Below is the sitemap for Nesquik. Note I have a second selector to compare with nFacts2, which does show an element preview. I'm going to try scraping with it now to see what happens.

{"_id":"nesquik","startUrl":["https://www.nesquik.com/en/products?page=[0-1]"],"selectors":[{"id":"links","type":"SelectorLink","parentSelectors":["_root"],"selector":".tsp-product-teaser a","multiple":true,"delay":0},{"id":"itemName","type":"SelectorText","parentSelectors":["links"],"selector":"h1","multiple":false,"regex":"","delay":0},{"id":"nfClick","type":"SelectorElementClick","parentSelectors":["links"],"selector":".desktop span.smartlabel-icon","multiple":false,"delay":2000,"clickElementSelector":".desktop span.smartlabel-icon","clickType":"clickOnce","discardInitialElements":"do-not-discard","clickElementUniquenessType":"uniqueCSSSelector"},{"id":"nFacts","type":"SelectorText","parentSelectors":["links"],"selector":"[class*="nfp container-fluid"]","multiple":false,"regex":"","delay":0},{"id":"nFacts2","type":"SelectorText","parentSelectors":["links"],"selector":"div.modal-body","multiple":false,"regex":"","delay":0}]}

leemeng · January 21, 2021, 10:40pm

A tough one, cos the Smartlabel link is Ajax, plus it loads up an iframe.

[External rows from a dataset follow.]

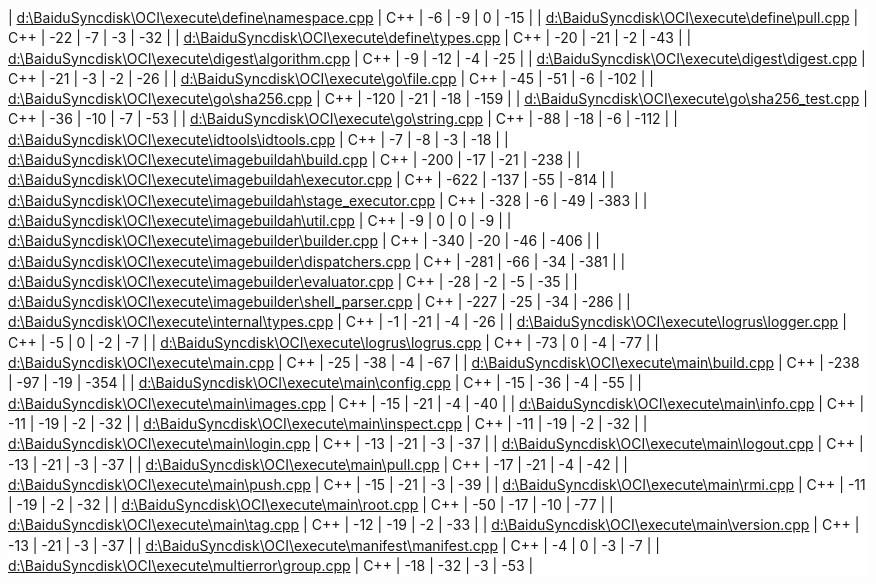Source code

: | [d:\BaiduSyncdisk\OCI\execute\define\namespace.cpp](/d:%5CBaiduSyncdisk%5COCI%5Cexecute%5Cdefine%5Cnamespace.cpp) | C++ | -6 | -9 | 0 | -15 |
| [d:\BaiduSyncdisk\OCI\execute\define\pull.cpp](/d:%5CBaiduSyncdisk%5COCI%5Cexecute%5Cdefine%5Cpull.cpp) | C++ | -22 | -7 | -3 | -32 |
| [d:\BaiduSyncdisk\OCI\execute\define\types.cpp](/d:%5CBaiduSyncdisk%5COCI%5Cexecute%5Cdefine%5Ctypes.cpp) | C++ | -20 | -21 | -2 | -43 |
| [d:\BaiduSyncdisk\OCI\execute\digest\algorithm.cpp](/d:%5CBaiduSyncdisk%5COCI%5Cexecute%5Cdigest%5Calgorithm.cpp) | C++ | -9 | -12 | -4 | -25 |
| [d:\BaiduSyncdisk\OCI\execute\digest\digest.cpp](/d:%5CBaiduSyncdisk%5COCI%5Cexecute%5Cdigest%5Cdigest.cpp) | C++ | -21 | -3 | -2 | -26 |
| [d:\BaiduSyncdisk\OCI\execute\go\file.cpp](/d:%5CBaiduSyncdisk%5COCI%5Cexecute%5Cgo%5Cfile.cpp) | C++ | -45 | -51 | -6 | -102 |
| [d:\BaiduSyncdisk\OCI\execute\go\sha256.cpp](/d:%5CBaiduSyncdisk%5COCI%5Cexecute%5Cgo%5Csha256.cpp) | C++ | -120 | -21 | -18 | -159 |
| [d:\BaiduSyncdisk\OCI\execute\go\sha256_test.cpp](/d:%5CBaiduSyncdisk%5COCI%5Cexecute%5Cgo%5Csha256_test.cpp) | C++ | -36 | -10 | -7 | -53 |
| [d:\BaiduSyncdisk\OCI\execute\go\string.cpp](/d:%5CBaiduSyncdisk%5COCI%5Cexecute%5Cgo%5Cstring.cpp) | C++ | -88 | -18 | -6 | -112 |
| [d:\BaiduSyncdisk\OCI\execute\idtools\idtools.cpp](/d:%5CBaiduSyncdisk%5COCI%5Cexecute%5Cidtools%5Cidtools.cpp) | C++ | -7 | -8 | -3 | -18 |
| [d:\BaiduSyncdisk\OCI\execute\imagebuildah\build.cpp](/d:%5CBaiduSyncdisk%5COCI%5Cexecute%5Cimagebuildah%5Cbuild.cpp) | C++ | -200 | -17 | -21 | -238 |
| [d:\BaiduSyncdisk\OCI\execute\imagebuildah\executor.cpp](/d:%5CBaiduSyncdisk%5COCI%5Cexecute%5Cimagebuildah%5Cexecutor.cpp) | C++ | -622 | -137 | -55 | -814 |
| [d:\BaiduSyncdisk\OCI\execute\imagebuildah\stage_executor.cpp](/d:%5CBaiduSyncdisk%5COCI%5Cexecute%5Cimagebuildah%5Cstage_executor.cpp) | C++ | -328 | -6 | -49 | -383 |
| [d:\BaiduSyncdisk\OCI\execute\imagebuildah\util.cpp](/d:%5CBaiduSyncdisk%5COCI%5Cexecute%5Cimagebuildah%5Cutil.cpp) | C++ | -9 | 0 | 0 | -9 |
| [d:\BaiduSyncdisk\OCI\execute\imagebuilder\builder.cpp](/d:%5CBaiduSyncdisk%5COCI%5Cexecute%5Cimagebuilder%5Cbuilder.cpp) | C++ | -340 | -20 | -46 | -406 |
| [d:\BaiduSyncdisk\OCI\execute\imagebuilder\dispatchers.cpp](/d:%5CBaiduSyncdisk%5COCI%5Cexecute%5Cimagebuilder%5Cdispatchers.cpp) | C++ | -281 | -66 | -34 | -381 |
| [d:\BaiduSyncdisk\OCI\execute\imagebuilder\evaluator.cpp](/d:%5CBaiduSyncdisk%5COCI%5Cexecute%5Cimagebuilder%5Cevaluator.cpp) | C++ | -28 | -2 | -5 | -35 |
| [d:\BaiduSyncdisk\OCI\execute\imagebuilder\shell_parser.cpp](/d:%5CBaiduSyncdisk%5COCI%5Cexecute%5Cimagebuilder%5Cshell_parser.cpp) | C++ | -227 | -25 | -34 | -286 |
| [d:\BaiduSyncdisk\OCI\execute\internal\types.cpp](/d:%5CBaiduSyncdisk%5COCI%5Cexecute%5Cinternal%5Ctypes.cpp) | C++ | -1 | -21 | -4 | -26 |
| [d:\BaiduSyncdisk\OCI\execute\logrus\logger.cpp](/d:%5CBaiduSyncdisk%5COCI%5Cexecute%5Clogrus%5Clogger.cpp) | C++ | -5 | 0 | -2 | -7 |
| [d:\BaiduSyncdisk\OCI\execute\logrus\logrus.cpp](/d:%5CBaiduSyncdisk%5COCI%5Cexecute%5Clogrus%5Clogrus.cpp) | C++ | -73 | 0 | -4 | -77 |
| [d:\BaiduSyncdisk\OCI\execute\main.cpp](/d:%5CBaiduSyncdisk%5COCI%5Cexecute%5Cmain.cpp) | C++ | -25 | -38 | -4 | -67 |
| [d:\BaiduSyncdisk\OCI\execute\main\build.cpp](/d:%5CBaiduSyncdisk%5COCI%5Cexecute%5Cmain%5Cbuild.cpp) | C++ | -238 | -97 | -19 | -354 |
| [d:\BaiduSyncdisk\OCI\execute\main\config.cpp](/d:%5CBaiduSyncdisk%5COCI%5Cexecute%5Cmain%5Cconfig.cpp) | C++ | -15 | -36 | -4 | -55 |
| [d:\BaiduSyncdisk\OCI\execute\main\images.cpp](/d:%5CBaiduSyncdisk%5COCI%5Cexecute%5Cmain%5Cimages.cpp) | C++ | -15 | -21 | -4 | -40 |
| [d:\BaiduSyncdisk\OCI\execute\main\info.cpp](/d:%5CBaiduSyncdisk%5COCI%5Cexecute%5Cmain%5Cinfo.cpp) | C++ | -11 | -19 | -2 | -32 |
| [d:\BaiduSyncdisk\OCI\execute\main\inspect.cpp](/d:%5CBaiduSyncdisk%5COCI%5Cexecute%5Cmain%5Cinspect.cpp) | C++ | -11 | -19 | -2 | -32 |
| [d:\BaiduSyncdisk\OCI\execute\main\login.cpp](/d:%5CBaiduSyncdisk%5COCI%5Cexecute%5Cmain%5Clogin.cpp) | C++ | -13 | -21 | -3 | -37 |
| [d:\BaiduSyncdisk\OCI\execute\main\logout.cpp](/d:%5CBaiduSyncdisk%5COCI%5Cexecute%5Cmain%5Clogout.cpp) | C++ | -13 | -21 | -3 | -37 |
| [d:\BaiduSyncdisk\OCI\execute\main\pull.cpp](/d:%5CBaiduSyncdisk%5COCI%5Cexecute%5Cmain%5Cpull.cpp) | C++ | -17 | -21 | -4 | -42 |
| [d:\BaiduSyncdisk\OCI\execute\main\push.cpp](/d:%5CBaiduSyncdisk%5COCI%5Cexecute%5Cmain%5Cpush.cpp) | C++ | -15 | -21 | -3 | -39 |
| [d:\BaiduSyncdisk\OCI\execute\main\rmi.cpp](/d:%5CBaiduSyncdisk%5COCI%5Cexecute%5Cmain%5Crmi.cpp) | C++ | -11 | -19 | -2 | -32 |
| [d:\BaiduSyncdisk\OCI\execute\main\root.cpp](/d:%5CBaiduSyncdisk%5COCI%5Cexecute%5Cmain%5Croot.cpp) | C++ | -50 | -17 | -10 | -77 |
| [d:\BaiduSyncdisk\OCI\execute\main\tag.cpp](/d:%5CBaiduSyncdisk%5COCI%5Cexecute%5Cmain%5Ctag.cpp) | C++ | -12 | -19 | -2 | -33 |
| [d:\BaiduSyncdisk\OCI\execute\main\version.cpp](/d:%5CBaiduSyncdisk%5COCI%5Cexecute%5Cmain%5Cversion.cpp) | C++ | -13 | -21 | -3 | -37 |
| [d:\BaiduSyncdisk\OCI\execute\manifest\manifest.cpp](/d:%5CBaiduSyncdisk%5COCI%5Cexecute%5Cmanifest%5Cmanifest.cpp) | C++ | -4 | 0 | -3 | -7 |
| [d:\BaiduSyncdisk\OCI\execute\multierror\group.cpp](/d:%5CBaiduSyncdisk%5COCI%5Cexecute%5Cmultierror%5Cgroup.cpp) | C++ | -18 | -32 | -3 | -53 |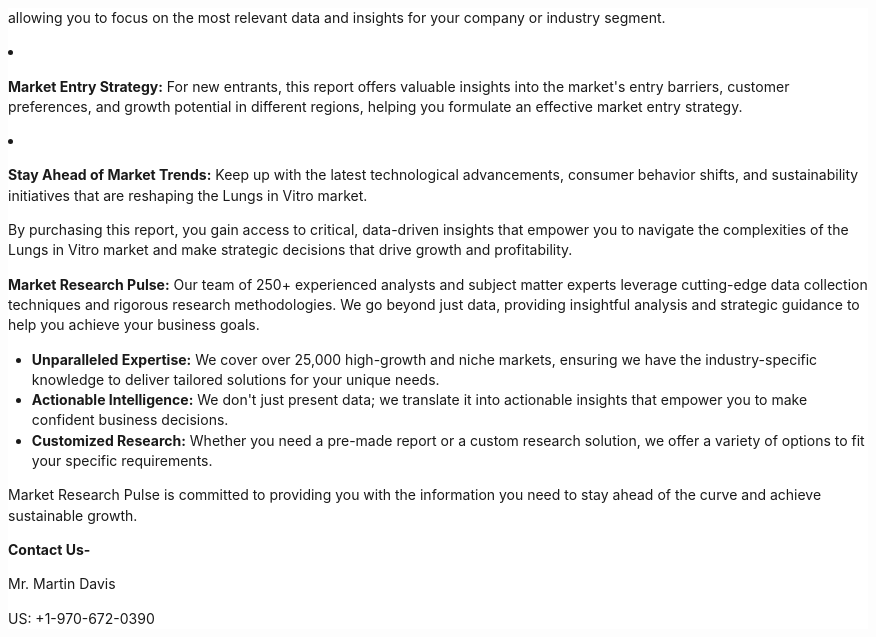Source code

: allowing you to focus on the most relevant data and insights for your company or industry segment.</p></li><li><p><strong>Market Entry Strategy:</strong> For new entrants, this report offers valuable insights into the market's entry barriers, customer preferences, and growth potential in different regions, helping you formulate an effective market entry strategy.</p></li><li><p><strong>Stay Ahead of Market Trends:</strong> Keep up with the latest technological advancements, consumer behavior shifts, and sustainability initiatives that are reshaping the Lungs in Vitro market.</p></li></ol><p>By purchasing this report, you gain access to critical, data-driven insights that empower you to navigate the complexities of the Lungs in Vitro market and make strategic decisions that drive growth and profitability.</p><p><strong>Market Research Pulse:</strong>&nbsp;Our team of 250+ experienced analysts and subject matter experts leverage cutting-edge data collection techniques and rigorous research methodologies. We go beyond just data, providing insightful analysis and strategic guidance to help you achieve your business goals.</p><ul><li><strong>Unparalleled Expertise:</strong>&nbsp;We cover over 25,000 high-growth and niche markets, ensuring we have the industry-specific knowledge to deliver tailored solutions for your unique needs.</li><li><strong>Actionable Intelligence:</strong>&nbsp;We don't just present data; we translate it into actionable insights that empower you to make confident business decisions.</li><li><strong>Customized Research:</strong>&nbsp;Whether you need a pre-made report or a custom research solution, we offer a variety of options to fit your specific requirements.</li></ul><p>Market Research Pulse is committed to providing you with the information you need to stay ahead of the curve and achieve sustainable growth.</p><p><strong>Contact Us-</strong></p><p>Mr. Martin Davis</p><p>US: +1-970-672-0390</p>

However if it is the nutritional info you seek, the info is right in the source code but not visible on page. So you can get at it without clicking. You can see it if you do an HTML dump of div.product_detail_nutritional.pdContainer

Type: HTML
Selector: div.product_detail_nutritional.pdContainer

From there, you can start building data scrapers, e.g.

Total Calories
Type: Text
Selector: div.product_detail_nutritional.pdContainer tbody > tr:contains('Total Calories') td:first-of-type

Total Fat
Type: Text
Selector: div.product_detail_nutritional.pdContainer tbody > tr:contains('Total Fat') td:first-of-type

Tip: You can paste HTML dumps into the HTML Formatter site to get a better view of the structure and data.

Tentle · January 23, 2021, 12:41am

Hey, that's great! So that definitely works for getting the SmartLabel HTML out of the Nesquik website, but not the Frito-Lays website. I can't find find an element in the Frito-Lays website that allows me to extract the SmartLabel HTML. Moreover, I noticed that both websites have <iframe src=...> elements that point to the SmartLabel HTML. You need to click the button on the Nesquik website. I thought about extracting those links using iframe[src*="smartlabel"], but Web Scraper still can't reach into those elements. If I can get those SmartLabel URLs, I can then scrape them with Web Scraper.

For example,

Can be easily scraped.

leemeng · January 26, 2021, 12:55pm

That was actually my original plan, just gather all the iframe source URLs and scrape them separately. For Frito-Lay pages, you can get at them with

Type: Element attribute
Selector: div#nutrition-facts > iframe
Attribute name: src

Tentle · February 1, 2021, 5:28pm

Hey, that's absolutely fantastic! It works great. Thank you very much. Since I last posted I had written some code expecting the input to be the iframe HTML, e.g.:

<iframe src="https://smartlabel.pepsico.info/028400435703-0010-en-US/index.html" class=""></iframe>

So I for the other websites I'm still using the HTML selector, but I modified it with your CSS selector:

Type: HTML
Selector: div#nutrition-facts

If I ever have to redo my sitemaps and my code, I'll probably go directly for the URL using your approach. Thanks!